─── Given entries ───
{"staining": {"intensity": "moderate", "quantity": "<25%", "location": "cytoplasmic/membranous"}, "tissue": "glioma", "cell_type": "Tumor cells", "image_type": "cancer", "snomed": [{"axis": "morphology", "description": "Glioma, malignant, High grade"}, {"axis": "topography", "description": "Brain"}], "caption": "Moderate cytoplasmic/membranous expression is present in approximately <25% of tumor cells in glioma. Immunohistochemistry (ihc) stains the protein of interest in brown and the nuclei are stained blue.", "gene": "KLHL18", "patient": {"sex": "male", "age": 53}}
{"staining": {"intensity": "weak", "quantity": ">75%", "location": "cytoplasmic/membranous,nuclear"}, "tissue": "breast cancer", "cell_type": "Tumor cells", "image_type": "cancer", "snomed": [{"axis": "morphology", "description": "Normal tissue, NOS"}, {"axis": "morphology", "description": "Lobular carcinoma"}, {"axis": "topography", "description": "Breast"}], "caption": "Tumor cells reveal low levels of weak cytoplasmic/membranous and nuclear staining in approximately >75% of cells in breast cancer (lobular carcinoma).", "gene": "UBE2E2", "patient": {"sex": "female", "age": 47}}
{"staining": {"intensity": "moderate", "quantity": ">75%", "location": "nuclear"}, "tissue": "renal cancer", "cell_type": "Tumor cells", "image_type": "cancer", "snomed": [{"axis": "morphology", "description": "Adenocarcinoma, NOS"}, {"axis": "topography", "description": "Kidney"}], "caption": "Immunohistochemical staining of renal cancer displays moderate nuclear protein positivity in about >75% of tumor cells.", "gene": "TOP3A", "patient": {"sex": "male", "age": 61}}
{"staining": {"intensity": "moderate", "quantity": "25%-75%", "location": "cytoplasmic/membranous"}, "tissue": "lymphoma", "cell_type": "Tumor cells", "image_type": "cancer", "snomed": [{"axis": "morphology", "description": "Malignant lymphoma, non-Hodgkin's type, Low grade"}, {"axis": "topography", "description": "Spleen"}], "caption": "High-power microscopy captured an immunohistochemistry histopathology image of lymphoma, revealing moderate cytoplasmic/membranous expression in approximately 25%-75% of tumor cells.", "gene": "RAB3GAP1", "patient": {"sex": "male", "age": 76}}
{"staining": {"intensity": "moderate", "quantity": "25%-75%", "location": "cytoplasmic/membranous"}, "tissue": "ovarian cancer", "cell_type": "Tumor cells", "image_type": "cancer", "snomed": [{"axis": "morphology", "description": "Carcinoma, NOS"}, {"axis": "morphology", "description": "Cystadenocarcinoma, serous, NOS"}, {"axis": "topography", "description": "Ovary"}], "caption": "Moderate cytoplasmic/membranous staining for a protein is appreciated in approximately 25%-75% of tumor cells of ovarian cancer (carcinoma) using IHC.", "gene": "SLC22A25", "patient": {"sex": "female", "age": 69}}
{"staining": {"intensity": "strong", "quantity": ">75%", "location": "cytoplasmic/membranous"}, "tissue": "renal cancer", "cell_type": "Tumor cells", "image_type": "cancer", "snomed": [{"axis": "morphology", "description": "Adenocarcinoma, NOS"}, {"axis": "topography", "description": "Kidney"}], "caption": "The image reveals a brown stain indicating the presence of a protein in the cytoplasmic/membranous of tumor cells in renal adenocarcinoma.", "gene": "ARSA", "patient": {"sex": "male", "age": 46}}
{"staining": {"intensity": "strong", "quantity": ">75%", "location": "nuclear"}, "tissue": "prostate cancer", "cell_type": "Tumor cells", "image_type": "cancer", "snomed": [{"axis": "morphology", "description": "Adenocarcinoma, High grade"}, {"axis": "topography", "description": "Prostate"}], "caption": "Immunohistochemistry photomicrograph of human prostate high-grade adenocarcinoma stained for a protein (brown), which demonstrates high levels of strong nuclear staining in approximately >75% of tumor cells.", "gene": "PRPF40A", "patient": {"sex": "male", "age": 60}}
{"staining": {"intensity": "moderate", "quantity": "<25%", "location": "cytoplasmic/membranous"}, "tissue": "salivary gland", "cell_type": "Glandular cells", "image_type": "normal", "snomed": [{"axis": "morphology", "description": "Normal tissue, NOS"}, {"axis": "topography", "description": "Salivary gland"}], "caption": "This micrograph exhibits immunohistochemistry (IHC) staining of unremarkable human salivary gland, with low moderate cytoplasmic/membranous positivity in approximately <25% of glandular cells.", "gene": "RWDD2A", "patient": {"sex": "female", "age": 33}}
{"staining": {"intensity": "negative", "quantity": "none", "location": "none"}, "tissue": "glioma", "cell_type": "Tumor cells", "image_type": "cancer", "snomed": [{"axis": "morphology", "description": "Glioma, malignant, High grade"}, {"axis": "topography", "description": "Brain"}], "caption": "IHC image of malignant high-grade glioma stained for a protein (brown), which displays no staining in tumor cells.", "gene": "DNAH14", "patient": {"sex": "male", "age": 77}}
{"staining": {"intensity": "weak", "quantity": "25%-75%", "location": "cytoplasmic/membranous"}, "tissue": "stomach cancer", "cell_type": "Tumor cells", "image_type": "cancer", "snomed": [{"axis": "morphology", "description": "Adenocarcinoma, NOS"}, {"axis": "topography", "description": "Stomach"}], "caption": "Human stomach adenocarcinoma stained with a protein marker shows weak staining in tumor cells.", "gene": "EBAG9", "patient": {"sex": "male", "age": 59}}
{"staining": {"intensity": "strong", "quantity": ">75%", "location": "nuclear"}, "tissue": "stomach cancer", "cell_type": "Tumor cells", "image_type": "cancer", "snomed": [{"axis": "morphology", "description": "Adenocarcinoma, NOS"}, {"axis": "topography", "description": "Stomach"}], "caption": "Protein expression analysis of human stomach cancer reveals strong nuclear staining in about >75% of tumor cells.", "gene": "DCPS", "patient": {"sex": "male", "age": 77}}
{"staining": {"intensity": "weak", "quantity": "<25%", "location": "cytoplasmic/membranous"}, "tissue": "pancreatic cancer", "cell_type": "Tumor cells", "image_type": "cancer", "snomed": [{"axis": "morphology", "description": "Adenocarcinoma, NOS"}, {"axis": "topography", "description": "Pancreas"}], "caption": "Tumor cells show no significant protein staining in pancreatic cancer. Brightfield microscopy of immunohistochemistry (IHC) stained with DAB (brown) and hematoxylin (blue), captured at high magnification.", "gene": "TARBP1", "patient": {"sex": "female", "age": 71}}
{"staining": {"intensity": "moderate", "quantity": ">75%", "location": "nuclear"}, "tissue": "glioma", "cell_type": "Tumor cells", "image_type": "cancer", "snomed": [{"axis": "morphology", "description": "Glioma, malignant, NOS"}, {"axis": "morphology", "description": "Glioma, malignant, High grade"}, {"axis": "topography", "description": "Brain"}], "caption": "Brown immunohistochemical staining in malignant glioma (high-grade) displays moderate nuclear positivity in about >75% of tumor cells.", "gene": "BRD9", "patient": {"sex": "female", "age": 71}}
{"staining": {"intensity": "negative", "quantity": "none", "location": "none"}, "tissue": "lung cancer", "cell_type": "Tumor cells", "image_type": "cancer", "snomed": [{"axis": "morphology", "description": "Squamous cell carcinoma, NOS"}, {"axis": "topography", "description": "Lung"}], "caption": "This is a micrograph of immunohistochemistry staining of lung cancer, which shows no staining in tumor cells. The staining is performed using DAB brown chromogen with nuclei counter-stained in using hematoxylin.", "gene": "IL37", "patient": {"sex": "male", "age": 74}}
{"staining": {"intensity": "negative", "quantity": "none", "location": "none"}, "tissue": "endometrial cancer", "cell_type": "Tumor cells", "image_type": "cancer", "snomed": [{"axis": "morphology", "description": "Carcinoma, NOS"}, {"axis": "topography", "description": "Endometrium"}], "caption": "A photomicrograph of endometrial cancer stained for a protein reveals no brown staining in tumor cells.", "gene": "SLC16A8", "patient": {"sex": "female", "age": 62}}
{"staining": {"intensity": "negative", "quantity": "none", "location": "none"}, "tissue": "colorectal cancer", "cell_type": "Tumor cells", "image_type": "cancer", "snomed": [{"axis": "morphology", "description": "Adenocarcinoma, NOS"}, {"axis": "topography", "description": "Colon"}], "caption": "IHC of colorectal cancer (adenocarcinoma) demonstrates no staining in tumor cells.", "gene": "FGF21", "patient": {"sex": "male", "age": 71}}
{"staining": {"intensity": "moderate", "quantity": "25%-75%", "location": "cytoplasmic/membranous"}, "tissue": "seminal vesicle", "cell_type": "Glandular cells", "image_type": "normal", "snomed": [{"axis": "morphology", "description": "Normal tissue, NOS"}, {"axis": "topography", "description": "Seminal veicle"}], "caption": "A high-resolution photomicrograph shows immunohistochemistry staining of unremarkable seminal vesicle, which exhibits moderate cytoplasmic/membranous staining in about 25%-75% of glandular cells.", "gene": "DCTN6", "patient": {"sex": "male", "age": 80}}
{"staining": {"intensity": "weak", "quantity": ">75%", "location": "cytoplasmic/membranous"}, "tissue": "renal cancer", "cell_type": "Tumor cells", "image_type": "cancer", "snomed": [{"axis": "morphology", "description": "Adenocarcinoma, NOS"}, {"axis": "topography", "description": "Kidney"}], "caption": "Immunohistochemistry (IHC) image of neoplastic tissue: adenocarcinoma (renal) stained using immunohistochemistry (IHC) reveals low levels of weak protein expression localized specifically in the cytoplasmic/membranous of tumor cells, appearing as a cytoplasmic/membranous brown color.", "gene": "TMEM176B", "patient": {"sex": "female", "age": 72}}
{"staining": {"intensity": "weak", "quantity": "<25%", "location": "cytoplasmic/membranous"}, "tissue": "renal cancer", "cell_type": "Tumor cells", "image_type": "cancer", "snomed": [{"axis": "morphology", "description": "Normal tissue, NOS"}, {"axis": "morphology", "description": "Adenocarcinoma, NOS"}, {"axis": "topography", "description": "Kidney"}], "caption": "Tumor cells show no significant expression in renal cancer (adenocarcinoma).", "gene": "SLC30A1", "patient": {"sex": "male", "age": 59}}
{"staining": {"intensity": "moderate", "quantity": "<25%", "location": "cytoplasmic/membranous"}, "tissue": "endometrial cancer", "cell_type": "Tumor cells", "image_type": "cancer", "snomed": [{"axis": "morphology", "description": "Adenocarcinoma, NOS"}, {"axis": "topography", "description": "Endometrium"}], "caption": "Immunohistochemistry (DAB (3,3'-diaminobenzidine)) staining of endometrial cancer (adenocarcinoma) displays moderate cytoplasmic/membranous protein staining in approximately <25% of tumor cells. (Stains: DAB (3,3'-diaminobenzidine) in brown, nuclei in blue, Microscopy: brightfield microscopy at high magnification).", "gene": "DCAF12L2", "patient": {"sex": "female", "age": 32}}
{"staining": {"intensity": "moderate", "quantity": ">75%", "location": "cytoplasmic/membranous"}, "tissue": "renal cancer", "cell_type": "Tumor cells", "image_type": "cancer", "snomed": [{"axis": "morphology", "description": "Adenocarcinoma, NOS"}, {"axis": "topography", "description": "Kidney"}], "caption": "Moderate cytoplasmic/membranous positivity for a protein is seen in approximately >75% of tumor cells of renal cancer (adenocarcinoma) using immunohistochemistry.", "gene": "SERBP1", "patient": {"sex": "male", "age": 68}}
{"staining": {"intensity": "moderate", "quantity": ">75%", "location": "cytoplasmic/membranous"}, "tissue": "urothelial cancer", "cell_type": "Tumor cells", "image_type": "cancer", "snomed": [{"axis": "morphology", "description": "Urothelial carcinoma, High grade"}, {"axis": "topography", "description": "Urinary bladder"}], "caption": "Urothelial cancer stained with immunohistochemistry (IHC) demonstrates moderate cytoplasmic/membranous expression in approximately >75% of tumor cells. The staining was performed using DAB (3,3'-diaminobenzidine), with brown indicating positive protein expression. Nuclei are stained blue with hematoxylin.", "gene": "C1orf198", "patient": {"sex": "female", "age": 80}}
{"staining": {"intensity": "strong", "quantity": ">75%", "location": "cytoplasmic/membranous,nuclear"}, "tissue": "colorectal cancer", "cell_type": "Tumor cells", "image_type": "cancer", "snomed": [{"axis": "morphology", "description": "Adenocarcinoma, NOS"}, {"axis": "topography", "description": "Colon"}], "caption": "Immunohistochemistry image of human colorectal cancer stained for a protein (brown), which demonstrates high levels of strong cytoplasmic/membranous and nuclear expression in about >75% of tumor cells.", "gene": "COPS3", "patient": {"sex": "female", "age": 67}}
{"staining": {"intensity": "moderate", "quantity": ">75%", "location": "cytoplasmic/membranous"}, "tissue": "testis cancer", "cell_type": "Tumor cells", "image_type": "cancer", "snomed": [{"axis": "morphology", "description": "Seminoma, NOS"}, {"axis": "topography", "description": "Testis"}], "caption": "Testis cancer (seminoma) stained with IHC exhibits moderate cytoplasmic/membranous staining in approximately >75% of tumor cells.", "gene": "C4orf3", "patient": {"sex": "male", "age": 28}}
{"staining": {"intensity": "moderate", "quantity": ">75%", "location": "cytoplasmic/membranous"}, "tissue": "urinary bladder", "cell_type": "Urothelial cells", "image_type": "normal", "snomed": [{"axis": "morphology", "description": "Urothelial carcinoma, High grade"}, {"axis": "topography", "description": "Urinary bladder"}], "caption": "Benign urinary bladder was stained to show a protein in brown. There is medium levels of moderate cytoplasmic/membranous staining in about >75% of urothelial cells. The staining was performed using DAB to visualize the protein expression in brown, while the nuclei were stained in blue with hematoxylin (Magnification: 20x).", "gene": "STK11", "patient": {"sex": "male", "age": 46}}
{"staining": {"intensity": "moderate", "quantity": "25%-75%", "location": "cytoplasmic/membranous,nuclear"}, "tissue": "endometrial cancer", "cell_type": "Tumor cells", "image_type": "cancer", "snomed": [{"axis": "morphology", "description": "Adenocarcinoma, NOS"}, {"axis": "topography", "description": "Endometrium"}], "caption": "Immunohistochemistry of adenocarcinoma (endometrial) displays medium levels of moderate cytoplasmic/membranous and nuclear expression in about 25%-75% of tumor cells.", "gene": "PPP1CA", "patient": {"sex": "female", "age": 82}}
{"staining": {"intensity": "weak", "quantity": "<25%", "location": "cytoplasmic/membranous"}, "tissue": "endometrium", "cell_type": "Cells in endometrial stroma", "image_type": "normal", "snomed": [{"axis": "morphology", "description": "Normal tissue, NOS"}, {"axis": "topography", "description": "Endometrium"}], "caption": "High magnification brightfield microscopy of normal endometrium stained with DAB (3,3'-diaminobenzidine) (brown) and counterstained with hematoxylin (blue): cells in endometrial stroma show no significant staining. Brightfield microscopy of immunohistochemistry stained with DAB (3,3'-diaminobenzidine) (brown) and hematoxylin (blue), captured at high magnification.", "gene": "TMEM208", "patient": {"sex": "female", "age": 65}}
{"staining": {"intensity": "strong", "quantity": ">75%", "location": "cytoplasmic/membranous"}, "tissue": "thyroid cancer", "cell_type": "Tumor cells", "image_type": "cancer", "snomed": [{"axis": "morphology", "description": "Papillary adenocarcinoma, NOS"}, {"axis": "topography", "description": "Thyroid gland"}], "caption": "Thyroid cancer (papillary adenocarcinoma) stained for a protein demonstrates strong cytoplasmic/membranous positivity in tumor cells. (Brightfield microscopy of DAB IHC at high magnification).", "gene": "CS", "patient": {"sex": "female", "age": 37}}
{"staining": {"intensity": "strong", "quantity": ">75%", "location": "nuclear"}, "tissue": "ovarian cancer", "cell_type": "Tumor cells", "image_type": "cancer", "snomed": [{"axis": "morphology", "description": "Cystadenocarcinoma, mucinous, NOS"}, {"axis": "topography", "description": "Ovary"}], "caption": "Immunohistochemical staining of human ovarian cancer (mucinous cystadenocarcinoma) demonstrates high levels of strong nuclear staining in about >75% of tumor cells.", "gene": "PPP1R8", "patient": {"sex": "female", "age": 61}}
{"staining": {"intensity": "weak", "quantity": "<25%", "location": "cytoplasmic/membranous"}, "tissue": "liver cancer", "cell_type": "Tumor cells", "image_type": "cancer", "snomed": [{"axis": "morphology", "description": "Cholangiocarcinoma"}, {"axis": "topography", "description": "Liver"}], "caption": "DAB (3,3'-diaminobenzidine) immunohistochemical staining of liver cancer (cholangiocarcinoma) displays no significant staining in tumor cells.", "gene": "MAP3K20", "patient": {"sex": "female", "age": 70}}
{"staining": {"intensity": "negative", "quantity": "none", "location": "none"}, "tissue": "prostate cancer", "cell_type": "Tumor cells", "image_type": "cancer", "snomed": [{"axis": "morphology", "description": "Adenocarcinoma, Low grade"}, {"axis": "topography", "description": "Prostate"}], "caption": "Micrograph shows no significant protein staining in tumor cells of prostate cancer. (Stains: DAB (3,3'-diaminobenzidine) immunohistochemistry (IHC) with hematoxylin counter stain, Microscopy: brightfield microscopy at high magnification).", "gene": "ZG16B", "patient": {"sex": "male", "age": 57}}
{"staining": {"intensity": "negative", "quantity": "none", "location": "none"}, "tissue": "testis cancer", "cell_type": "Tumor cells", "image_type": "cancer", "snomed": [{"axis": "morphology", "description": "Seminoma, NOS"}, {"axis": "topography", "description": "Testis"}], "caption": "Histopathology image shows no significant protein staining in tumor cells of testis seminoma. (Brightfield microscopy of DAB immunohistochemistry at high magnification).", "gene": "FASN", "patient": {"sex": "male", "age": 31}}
───
=== Your instructions ===
Find the word "Cystadenocarcinoma" in the records and pull out each line that has it.

=== Solution to this exercise ===
{"staining": {"intensity": "moderate", "quantity": "25%-75%", "location": "cytoplasmic/membranous"}, "tissue": "ovarian cancer", "cell_type": "Tumor cells", "image_type": "cancer", "snomed": [{"axis": "morphology", "description": "Carcinoma, NOS"}, {"axis": "morphology", "description": "Cystadenocarcinoma, serous, NOS"}, {"axis": "topography", "description": "Ovary"}], "caption": "Moderate cytoplasmic/membranous staining for a protein is appreciated in approximately 25%-75% of tumor cells of ovarian cancer (carcinoma) using IHC.", "gene": "SLC22A25", "patient": {"sex": "female", "age": 69}}
{"staining": {"intensity": "strong", "quantity": ">75%", "location": "nuclear"}, "tissue": "ovarian cancer", "cell_type": "Tumor cells", "image_type": "cancer", "snomed": [{"axis": "morphology", "description": "Cystadenocarcinoma, mucinous, NOS"}, {"axis": "topography", "description": "Ovary"}], "caption": "Immunohistochemical staining of human ovarian cancer (mucinous cystadenocarcinoma) demonstrates high levels of strong nuclear staining in about >75% of tumor cells.", "gene": "PPP1R8", "patient": {"sex": "female", "age": 61}}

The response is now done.